BEDROS: An Historical Novel
by Irene Rudolf
Bedros is the inspirational saga of one man, who, his father butchered before his eyes, survives the first, untold holocaust of the 20th century, and struggles on to achieve greatness in the new world. The story of immigrant fortitude and struggle has been told before, but never against the backdrop of the Armenian holocaust. It is two stories in one because Bedros lived two lives in one—the victims, struggling to survive, and the entrepreneur, struggling to realize himself.
Bedros is an epic novel, seeded in a field of Turkish genocide, nourished by hope, defiance, and animal courage, and flowering at last in the streets of Philadelphia. It spans half a century, and three continents. Never before in Armenian literature has the village life of Armenia under the oppressive rule of the Turks been so vividly limned! Irene Rudolf has the power to evoke another world with a few strokes of her pen. With shocking realism yet magic imagination, the author sweeps us effortlessly into another world and time.

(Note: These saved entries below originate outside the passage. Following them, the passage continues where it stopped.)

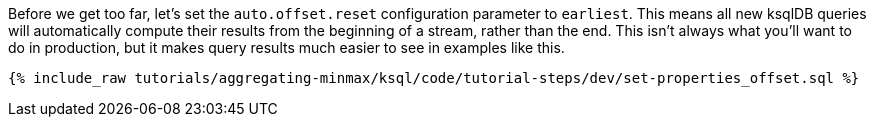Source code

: Before we get too far, let's set the `auto.offset.reset` configuration parameter to `earliest`. This means all new ksqlDB queries will automatically compute their results from the beginning of a stream, rather than the end. This isn't always what you'll want to do in production, but it makes query results much easier to see in examples like this.

+++++
<pre class="snippet"><code class="sql">{% include_raw tutorials/aggregating-minmax/ksql/code/tutorial-steps/dev/set-properties_offset.sql %}</code></pre>
+++++
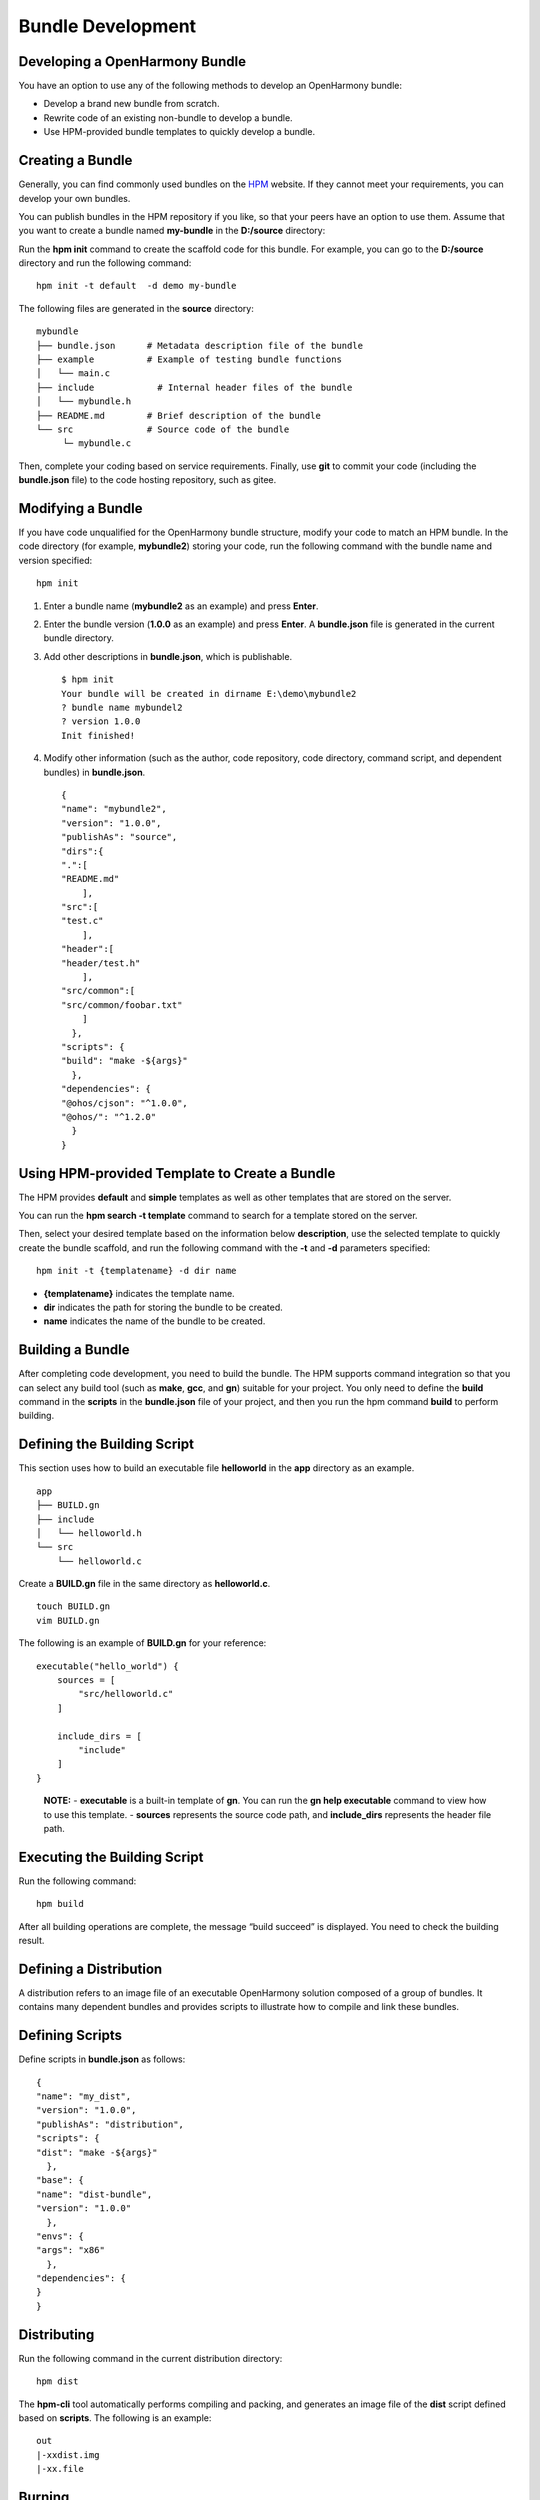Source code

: Bundle Development
==================

Developing a OpenHarmony Bundle
-------------------------------

You have an option to use any of the following methods to develop an
OpenHarmony bundle:

-  Develop a brand new bundle from scratch.

-  Rewrite code of an existing non-bundle to develop a bundle.

-  Use HPM-provided bundle templates to quickly develop a bundle.

Creating a Bundle
-----------------

Generally, you can find commonly used bundles on the
`HPM <https://hpm.harmonyos.com/#/en/home>`__ website. If they cannot
meet your requirements, you can develop your own bundles.

You can publish bundles in the HPM repository if you like, so that your
peers have an option to use them. Assume that you want to create a
bundle named **my-bundle** in the **D:/source** directory:

Run the **hpm init** command to create the scaffold code for this
bundle. For example, you can go to the **D:/source** directory and run
the following command:

::

   hpm init -t default  -d demo my-bundle

The following files are generated in the **source** directory:

::

   mybundle
   ├── bundle.json      # Metadata description file of the bundle
   ├── example          # Example of testing bundle functions
   │   └── main.c
   ├── include            # Internal header files of the bundle
   │   └── mybundle.h
   ├── README.md        # Brief description of the bundle
   └── src              # Source code of the bundle
        └─ mybundle.c

Then, complete your coding based on service requirements. Finally, use
**git** to commit your code (including the **bundle.json** file) to the
code hosting repository, such as gitee.

Modifying a Bundle
------------------

If you have code unqualified for the OpenHarmony bundle structure,
modify your code to match an HPM bundle. In the code directory (for
example, **mybundle2**) storing your code, run the following command
with the bundle name and version specified:

::

   hpm init

1. Enter a bundle name (**mybundle2** as an example) and press
   **Enter**.

2. Enter the bundle version (**1.0.0** as an example) and press
   **Enter**. A **bundle.json** file is generated in the current bundle
   directory.

3. Add other descriptions in **bundle.json**, which is publishable.

   ::

      $ hpm init
      Your bundle will be created in dirname E:\demo\mybundle2
      ? bundle name mybundel2
      ? version 1.0.0
      Init finished!

4. Modify other information (such as the author, code repository, code
   directory, command script, and dependent bundles) in **bundle.json**.

   ::

      {
      "name": "mybundle2",
      "version": "1.0.0",
      "publishAs": "source",
      "dirs":{
      ".":[
      "README.md"
          ],
      "src":[
      "test.c"
          ],
      "header":[
      "header/test.h"
          ],    
      "src/common":[
      "src/common/foobar.txt"
          ]
        },
      "scripts": {
      "build": "make -${args}"
        },
      "dependencies": {
      "@ohos/cjson": "^1.0.0",
      "@ohos/": "^1.2.0"
        }
      }

Using HPM-provided Template to Create a Bundle
----------------------------------------------

The HPM provides **default** and **simple** templates as well as other
templates that are stored on the server.

You can run the **hpm search -t template** command to search for a
template stored on the server.

|image1|

Then, select your desired template based on the information below
**description**, use the selected template to quickly create the bundle
scaffold, and run the following command with the **-t** and **-d**
parameters specified:

::

   hpm init -t {templatename} -d dir name

-  **{templatename}** indicates the template name.
-  **dir** indicates the path for storing the bundle to be created.
-  **name** indicates the name of the bundle to be created.

Building a Bundle
-----------------

After completing code development, you need to build the bundle. The HPM
supports command integration so that you can select any build tool (such
as **make**, **gcc**, and **gn**) suitable for your project. You only
need to define the **build** command in the **scripts** in the
**bundle.json** file of your project, and then you run the hpm command
**build** to perform building.

Defining the Building Script
----------------------------

This section uses how to build an executable file **helloworld** in the
**app** directory as an example.

::

   app
   ├── BUILD.gn
   ├── include
   │   └── helloworld.h
   └── src
       └── helloworld.c

Create a **BUILD.gn** file in the same directory as **helloworld.c**.

::

   touch BUILD.gn
   vim BUILD.gn

The following is an example of **BUILD.gn** for your reference:

::

   executable("hello_world") {
       sources = [
           "src/helloworld.c"
       ]

       include_dirs = [
           "include"
       ]
   }

..

   |image2| **NOTE:** - **executable** is a built-in template of **gn**.
   You can run the **gn help executable** command to view how to use
   this template. - **sources** represents the source code path, and
   **include_dirs** represents the header file path.

Executing the Building Script
-----------------------------

Run the following command:

::

   hpm build

After all building operations are complete, the message “build succeed”
is displayed. You need to check the building result.

|image3|

Defining a Distribution
-----------------------

A distribution refers to an image file of an executable OpenHarmony
solution composed of a group of bundles. It contains many dependent
bundles and provides scripts to illustrate how to compile and link these
bundles.

Defining Scripts
----------------

Define scripts in **bundle.json** as follows:

::

   {
   "name": "my_dist",
   "version": "1.0.0",
   "publishAs": "distribution",
   "scripts": {
   "dist": "make -${args}"
     },
   "base": {
   "name": "dist-bundle",
   "version": "1.0.0"
     },
   "envs": {
   "args": "x86"
     },
   "dependencies": {
   }
   }

Distributing
------------

Run the following command in the current distribution directory:

::

   hpm dist

The **hpm-cli** tool automatically performs compiling and packing, and
generates an image file of the **dist** script defined based on
**scripts**. The following is an example:

::

   out
   |-xxdist.img
   |-xx.file

Burning
-------

The building result of the distribution can be burnt into devices, for
example, by using the **hiburn** tool. You need to configure burning
parameters in the **bundle.json** file of the distribution.

::

   "scripts": {
   "flash": "{$DEP_HIBURN}/hiburn"
   },

You should set burning parameters by referring to the specific guide on
the burning tool you use.

::

   hpm run flash

Debugging
---------

Start debugging after you have burnt the image file of the distribution
into devices. The debugging process varies according to specific
development boards and IDE debugging tools.

.. |image1| image:: figures/en-us_image_0000001051452177.png
.. |image2| image:: public_sys-resources/icon-note.gif
.. |image3| image:: figures/en-us_image_0000001051770876.png
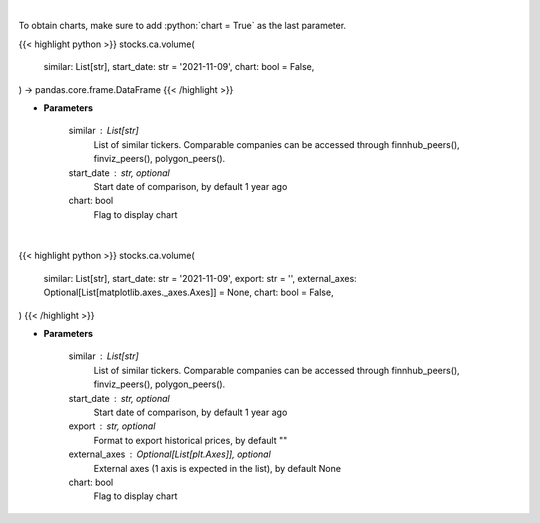 .. role:: python(code)
    :language: python
    :class: highlight

|

To obtain charts, make sure to add :python:`chart = True` as the last parameter.

.. raw:: html

    <h3>
    > Getting data
    </h3>

{{< highlight python >}}
stocks.ca.volume(
    similar: List[str],
    start_date: str = '2021-11-09',
    chart: bool = False,
) -> pandas.core.frame.DataFrame
{{< /highlight >}}

.. raw:: html

    <p>
    Get stock volume. [Source: Yahoo Finance]
    </p>

* **Parameters**

    similar : List[str]
        List of similar tickers.
        Comparable companies can be accessed through
        finnhub_peers(), finviz_peers(), polygon_peers().
    start_date : str, optional
        Start date of comparison, by default 1 year ago
    chart: bool
       Flag to display chart


|

.. raw:: html

    <h3>
    > Getting charts
    </h3>

{{< highlight python >}}
stocks.ca.volume(
    similar: List[str],
    start_date: str = '2021-11-09',
    export: str = '',
    external_axes: Optional[List[matplotlib.axes._axes.Axes]] = None,
    chart: bool = False,
)
{{< /highlight >}}

.. raw:: html

    <p>
    Display stock volume. [Source: Yahoo Finance]
    </p>

* **Parameters**

    similar : List[str]
        List of similar tickers.
        Comparable companies can be accessed through
        finnhub_peers(), finviz_peers(), polygon_peers().
    start_date : str, optional
        Start date of comparison, by default 1 year ago
    export : str, optional
        Format to export historical prices, by default ""
    external_axes : Optional[List[plt.Axes]], optional
        External axes (1 axis is expected in the list), by default None
    chart: bool
       Flag to display chart

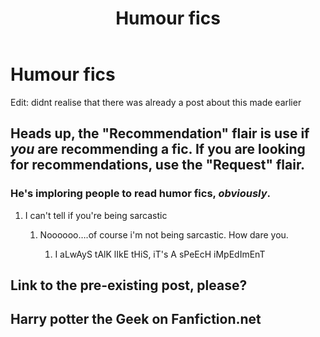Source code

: #+TITLE: Humour fics

* Humour fics
:PROPERTIES:
:Author: FinnD25
:Score: 1
:DateUnix: 1564514992.0
:DateShort: 2019-Jul-30
:FlairText: Recommendation
:END:
Edit: didnt realise that there was already a post about this made earlier


** Heads up, the "Recommendation" flair is use if /you/ are recommending a fic. If you are looking for recommendations, use the "Request" flair.
:PROPERTIES:
:Author: Tenebris-Umbra
:Score: 5
:DateUnix: 1564516635.0
:DateShort: 2019-Jul-31
:END:

*** He's imploring people to read humor fics, /obviously/.
:PROPERTIES:
:Author: harryredditalt
:Score: 4
:DateUnix: 1564517041.0
:DateShort: 2019-Jul-31
:END:

**** I can't tell if you're being sarcastic
:PROPERTIES:
:Author: FinnD25
:Score: 0
:DateUnix: 1564517485.0
:DateShort: 2019-Jul-31
:END:

***** Noooooo....of course i'm not being sarcastic. How dare you.
:PROPERTIES:
:Author: harryredditalt
:Score: 4
:DateUnix: 1564517533.0
:DateShort: 2019-Jul-31
:END:

****** I aLwAyS tAlK lIkE tHiS, iT's A sPeEcH iMpEdImEnT
:PROPERTIES:
:Author: wandererchronicles
:Score: 2
:DateUnix: 1564520340.0
:DateShort: 2019-Jul-31
:END:


** Link to the pre-existing post, please?
:PROPERTIES:
:Author: Zpeed1
:Score: 1
:DateUnix: 1564521375.0
:DateShort: 2019-Jul-31
:END:


** Harry potter the Geek on Fanfiction.net
:PROPERTIES:
:Score: 1
:DateUnix: 1564703026.0
:DateShort: 2019-Aug-02
:END:
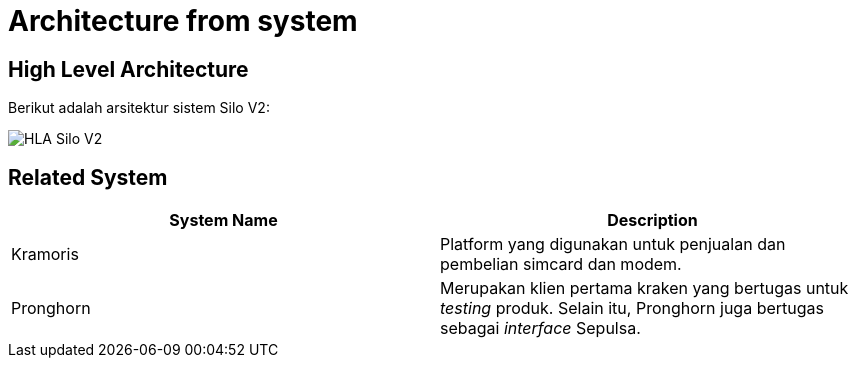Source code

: = Architecture from system

== High Level Architecture

Berikut adalah arsitektur sistem Silo V2:

image::../images/silov2-hla.png[HLA Silo V2]

== Related System

|===
| *System Name* | *Description*

| Kramoris
| Platform yang digunakan untuk penjualan dan pembelian simcard dan modem.

| Pronghorn
| Merupakan klien pertama kraken yang bertugas untuk _testing_ produk.
Selain itu, Pronghorn juga bertugas sebagai _interface_ Sepulsa.
|===
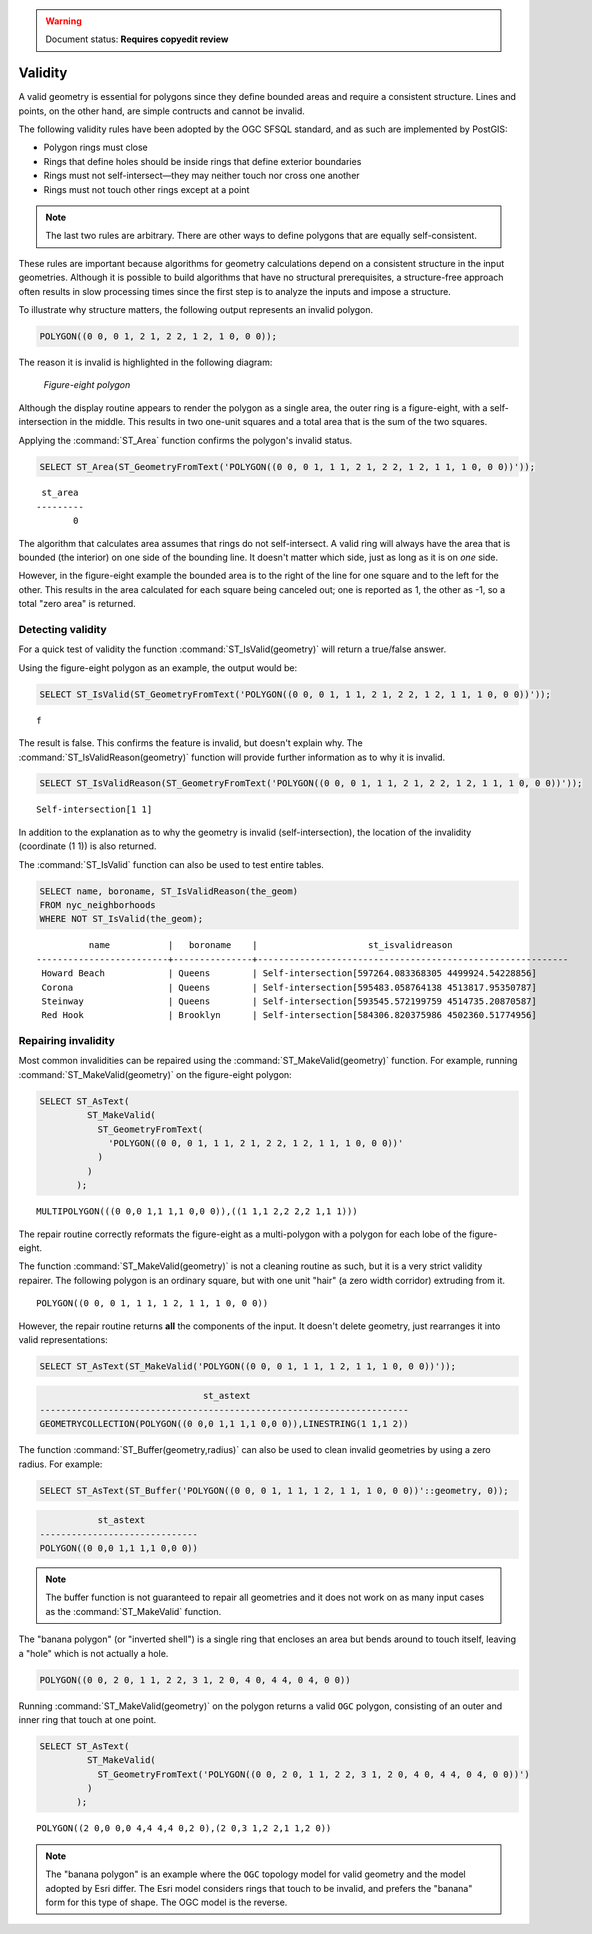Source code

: .. _dataadmin.pgBasics.validity:

.. warning:: Document status: **Requires copyedit review**

Validity
========

A valid geometry is essential for polygons since they define bounded areas and require a consistent structure. Lines and points, on the other hand, are simple contructs and cannot be invalid.

The following validity rules have been adopted by the OGC SFSQL standard, and as such are implemented by PostGIS:

* Polygon rings must close
* Rings that define holes should be inside rings that define exterior boundaries
* Rings must not self-intersect—they may neither touch nor cross one another
* Rings must not touch other rings except at a point

.. Note:: The last two rules are arbitrary. There are other ways to define polygons that are equally self-consistent. 

These rules are important because algorithms for geometry calculations depend on a consistent structure in the input geometries. Although it is possible to build algorithms that have no structural prerequisites, a structure-free approach often results in slow processing times since the first step is to analyze the inputs and impose a structure.

To illustrate why structure matters, the following output represents an invalid polygon.

.. code-block:: console

  POLYGON((0 0, 0 1, 2 1, 2 2, 1 2, 1 0, 0 0));
  
The reason it is invalid is highlighted in the following diagram:

.. figure:: img/validity_figure8.png

   *Figure-eight polygon*


Although the display routine appears to render the polygon as a single area, the outer ring is a figure-eight, with a self-intersection in the middle. This results in two one-unit squares and a total area that is the sum of the two squares.

Applying the :command:`ST_Area` function confirms the polygon's invalid status. 

.. code-block:: sql

  SELECT ST_Area(ST_GeometryFromText('POLYGON((0 0, 0 1, 1 1, 2 1, 2 2, 1 2, 1 1, 1 0, 0 0))'));
  
::

    st_area 
   ---------
          0

The algorithm that calculates area assumes that rings do not self-intersect. A valid ring will always have the area that is bounded (the interior) on one side of the bounding line. It doesn't matter which side, just as long as it is on *one* side. 

However, in the figure-eight example the bounded area is to the right of the line for one square and to the left for the other. This results in the area calculated for each square being canceled out; one is reported as 1, the other as -1, so a total "zero area" is returned.


Detecting validity
------------------

For a quick test of validity the function :command:`ST_IsValid(geometry)` will return a true/false answer.

Using the figure-eight polygon as an example, the output would be:

.. code-block:: sql

   SELECT ST_IsValid(ST_GeometryFromText('POLYGON((0 0, 0 1, 1 1, 2 1, 2 2, 1 2, 1 1, 1 0, 0 0))'));

:: 

  f

The result is false. This confirms the feature is invalid, but doesn't explain why. The :command:`ST_IsValidReason(geometry)` function will provide further information as to why it is invalid.

.. code-block:: sql

  SELECT ST_IsValidReason(ST_GeometryFromText('POLYGON((0 0, 0 1, 1 1, 2 1, 2 2, 1 2, 1 1, 1 0, 0 0))'));

::

  Self-intersection[1 1]

In addition to the explanation as to why the geometry is invalid (self-intersection), the location of the invalidity (coordinate (1 1)) is also returned.

The :command:`ST_IsValid` function can also be used to test entire tables.

.. code-block:: sql

  SELECT name, boroname, ST_IsValidReason(the_geom)
  FROM nyc_neighborhoods
  WHERE NOT ST_IsValid(the_geom);

::

           name           |   boroname    |                     st_isvalidreason                      
 -------------------------+---------------+-----------------------------------------------------------
  Howard Beach            | Queens        | Self-intersection[597264.083368305 4499924.54228856]
  Corona                  | Queens        | Self-intersection[595483.058764138 4513817.95350787]
  Steinway                | Queens        | Self-intersection[593545.572199759 4514735.20870587]
  Red Hook                | Brooklyn      | Self-intersection[584306.820375986 4502360.51774956]


Repairing invalidity
--------------------

Most common invalidities can be repaired using the :command:`ST_MakeValid(geometry)` function.
For example, running :command:`ST_MakeValid(geometry)` on the figure-eight polygon:

.. code-block:: sql

  SELECT ST_AsText(
           ST_MakeValid(
             ST_GeometryFromText(
               'POLYGON((0 0, 0 1, 1 1, 2 1, 2 2, 1 2, 1 1, 1 0, 0 0))'
             )
           )
         );

::

  MULTIPOLYGON(((0 0,0 1,1 1,1 0,0 0)),((1 1,1 2,2 2,2 1,1 1)))
  
The repair routine correctly reformats the figure-eight as a multi-polygon with a polygon for each lobe of the figure-eight.

The function :command:`ST_MakeValid(geometry)` is not a cleaning routine as such, but it is a very strict validity repairer. The following polygon is an ordinary square, but with one unit "hair" (a zero width corridor) extruding from it. 

:: 

  POLYGON((0 0, 0 1, 1 1, 1 2, 1 1, 1 0, 0 0))

However, the repair routine returns **all** the components of the input. It doesn't delete geometry, just rearranges it into valid representations:

.. code-block:: sql

  SELECT ST_AsText(ST_MakeValid('POLYGON((0 0, 0 1, 1 1, 1 2, 1 1, 1 0, 0 0))'));
  

.. code-block:: console

                                 st_astext                                 
  ----------------------------------------------------------------------
  GEOMETRYCOLLECTION(POLYGON((0 0,0 1,1 1,1 0,0 0)),LINESTRING(1 1,1 2))


The function :command:`ST_Buffer(geometry,radius)` can also be used to clean invalid geometries by using a zero radius. For example:

.. code-block:: sql

  SELECT ST_AsText(ST_Buffer('POLYGON((0 0, 0 1, 1 1, 1 2, 1 1, 1 0, 0 0))'::geometry, 0));
  

.. code-block:: console

             st_astext            
  ------------------------------
  POLYGON((0 0,0 1,1 1,1 0,0 0))


.. note:: The buffer function is not guaranteed to repair all geometries and it does not work on as many input cases as the :command:`ST_MakeValid` function.

The "banana polygon" (or "inverted shell") is a single ring that encloses an area but bends around to touch itself, leaving a "hole" which is not actually a hole.

.. code-block:: console

  POLYGON((0 0, 2 0, 1 1, 2 2, 3 1, 2 0, 4 0, 4 4, 0 4, 0 0))
  
.. figure:: img/validity_banana.png

Running :command:`ST_MakeValid(geometry)` on the polygon returns a valid ``OGC`` polygon, consisting of an outer and inner ring that touch at one point.

.. code-block:: sql

  SELECT ST_AsText(
           ST_MakeValid(
             ST_GeometryFromText('POLYGON((0 0, 2 0, 1 1, 2 2, 3 1, 2 0, 4 0, 4 4, 0 4, 0 0))')
           )
         );

::

  POLYGON((2 0,0 0,0 4,4 4,4 0,2 0),(2 0,3 1,2 2,1 1,2 0))

.. note::

  The "banana polygon" is an example where the ``OGC`` topology model for valid geometry and the model adopted by Esri differ. The Esri model considers rings that touch to be invalid, and prefers the "banana" form for this type of shape. The OGC model is the reverse.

The personal saga of Bedros is at once symbolically the national saga of a victim people, like the Jews, but heretofore unrecognized and unrecorded. Bedros is a literary rollercoaster. Written for the general audience, the reader is lulled, them electrified, dropped into a pit of despondence and then transported to a world of delight. We are cuffed mercilessly and then stroked by a writer in complete command of her narrative. Bedros is at once particular, and universal, and inspiratyion to the descendants of all those persecuted immigrants who dreamed and triumphed in the new world.